*EXERCISE DIRECTIONS*
In the forum thread about marital separation, on which days of the week does the original poster go home under the couple's arrangement?

*SELECTED EXTRACT*

# Almost a month into being separated.



## AlterEgoist (Mar 6, 2012)

D-Day was over 2 months ago, I moved out on April 1st. 

I've been reading TAM every so often, and I am grateful for all the advice that has been given. I no longer feel like that I am the only one at fault that led to the EA. It's not to say that I am not without faults; in my time away I was able to recognize them and and am now working on them. I am also rediscovering myself, to be the person I once was before I got married, only older and a lot wiser. I think it's easier on me because we have no kids, and all the time I get is truly to myself. Someone told me last week... "I hate to see you like this. When we were still hanging out, you were fiercely independent. Now look at you! (laughs)" I need to find that person again.

As for the relationship itself: I still take everything she says with a grain of salt. I don't believe most things she says. I don't know anything about the EA, and while I still care, I wonder and worry about it a little less each day. That said, my love for her fades just a little with each passing day, by not knowing who she is anymore. She's all caught up in this bed of lies, and I know one day it will unravel on her.

With all that said, I do have conflicting feelings.

I am starting to slowly like my newfound independence, to do whatever and whenever I want. Not that I do it all the time, but it's nice to know the option is out there. With that independence, I do still feel lonely some nights and do pine for my wife.

I go home on Wednesdays and Saturdays per our arrangement - no talking about the past - but we are free to talk about what we're going to do about it in the present. No sex, either. And I will not date other women in the meantime. 

It's a strange feeling to be at home now. When I first get there, there's a voice that tells me that this isn't home anymore. But when I leave the next day, I miss being there almost immediately.

That said, I don't think I'm still not over my wife - the feelings are very much there. A part of me wants to continue trying to save the marriage. Another part tells me that I finally need to grow some balls and actually file for D. And a thought is starting to form - the actual possibility of being without her... maybe it's the start of that moment of clarity where I'm over her. But not yet.

I just wanted to put my thoughts out there. It's also in journal form, but maybe I'm looking for feedback and/or advice. I don't know. Maybe someone can relate...


----------



## bandit.45 (Feb 8, 2012)

I'm confused.

She is having an EA yet you are not allowed to date? Um, explain that to me.


----------



## AlterEgoist (Mar 6, 2012)

bandit.45 said:


> I'm confused.
> 
> She is having an EA yet you are not allowed to date? Um, explain that to me.


Oh, I chose not to date other women and stated as such. While she abandoned her beliefs in what marriage is, I have not. She said that she pretty much put the brakes to the EA, I have no choice but to assume that it's still going on while I'm not there due to the trust issues.


----------



## bandit.45 (Feb 8, 2012)

*PROVIDED MATERIAL*
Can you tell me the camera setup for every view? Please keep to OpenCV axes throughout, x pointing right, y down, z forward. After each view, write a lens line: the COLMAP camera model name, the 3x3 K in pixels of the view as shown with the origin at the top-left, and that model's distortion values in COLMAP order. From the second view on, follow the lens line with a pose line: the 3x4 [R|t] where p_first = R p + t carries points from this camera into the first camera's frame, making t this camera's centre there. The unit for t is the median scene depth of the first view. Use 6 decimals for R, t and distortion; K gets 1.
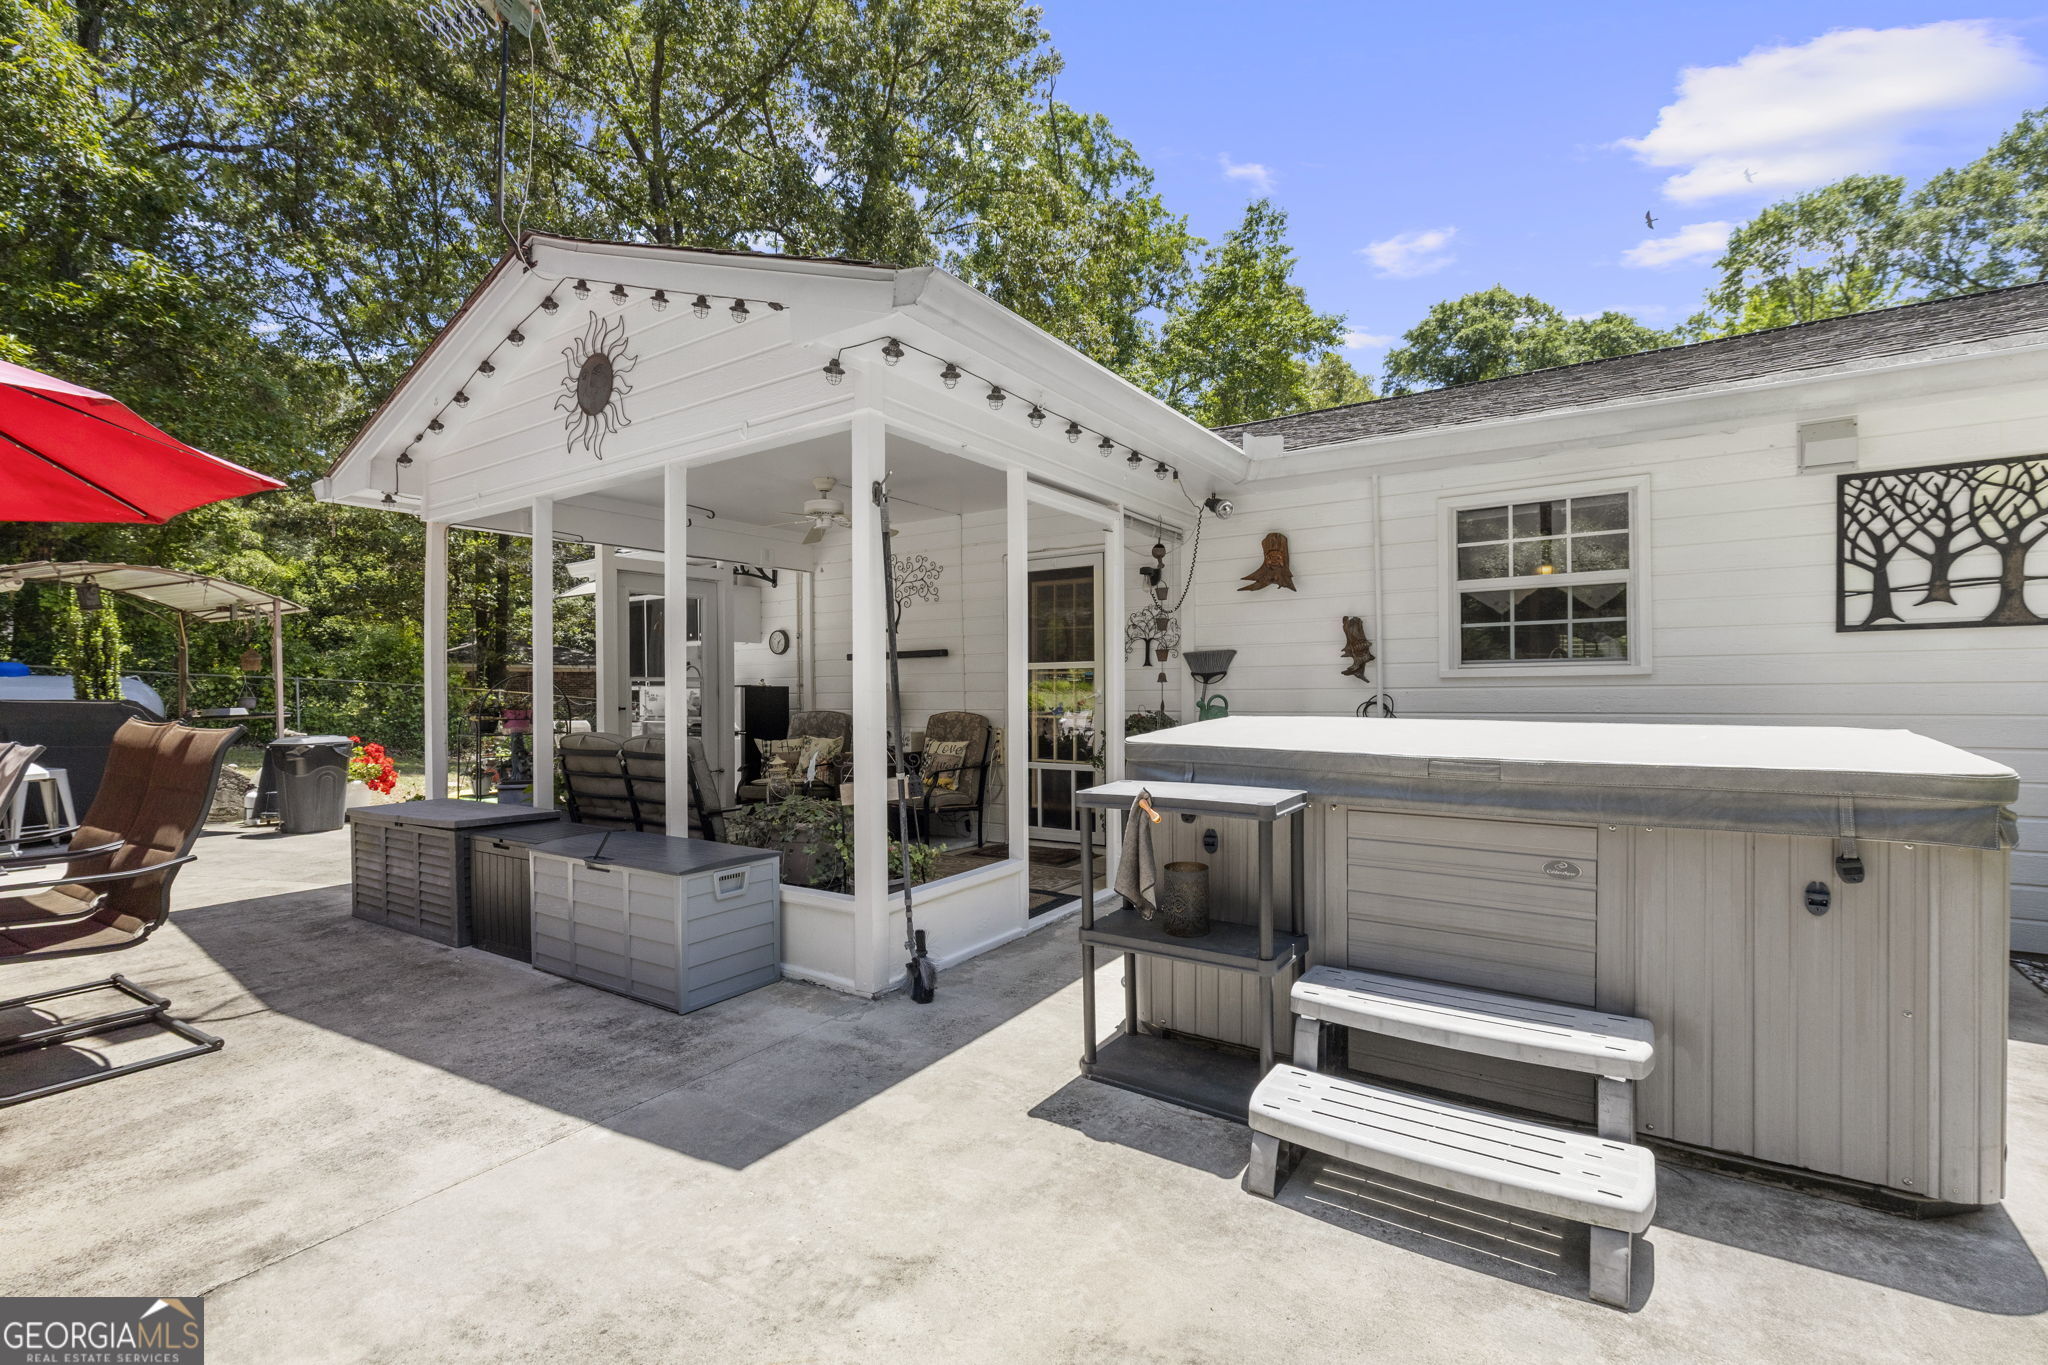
lens RADIAL K [[918.5, 0, 1018.9], [0, 918.5, 696.9], [0, 0, 1]] dist [-0.002947, 0.000204]
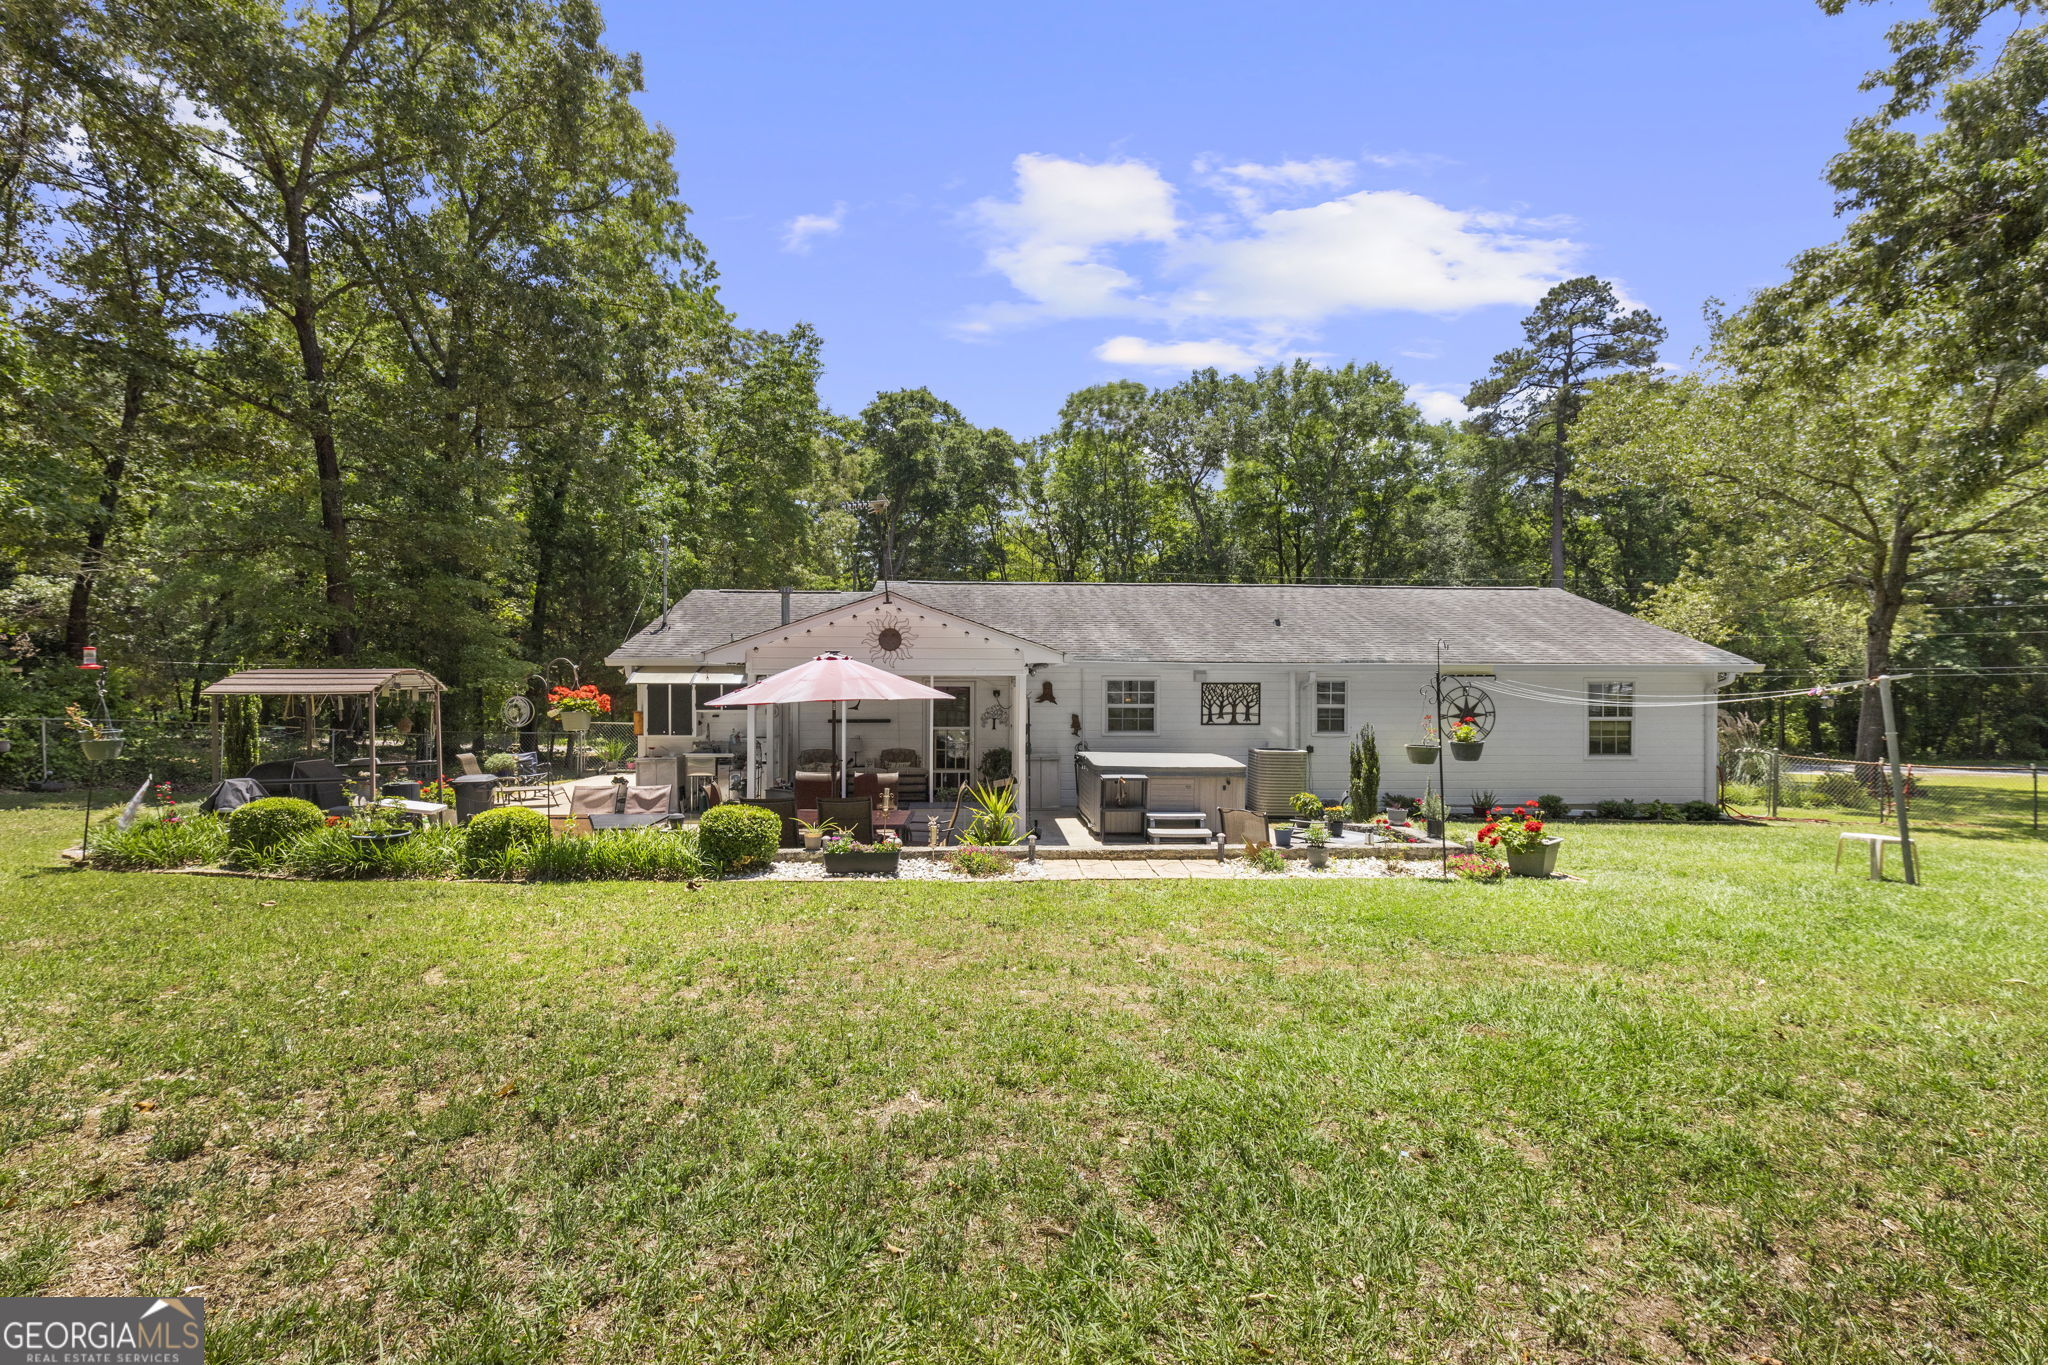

*RESPONSE TO THIS TASK*
Wednesdays and Saturdays.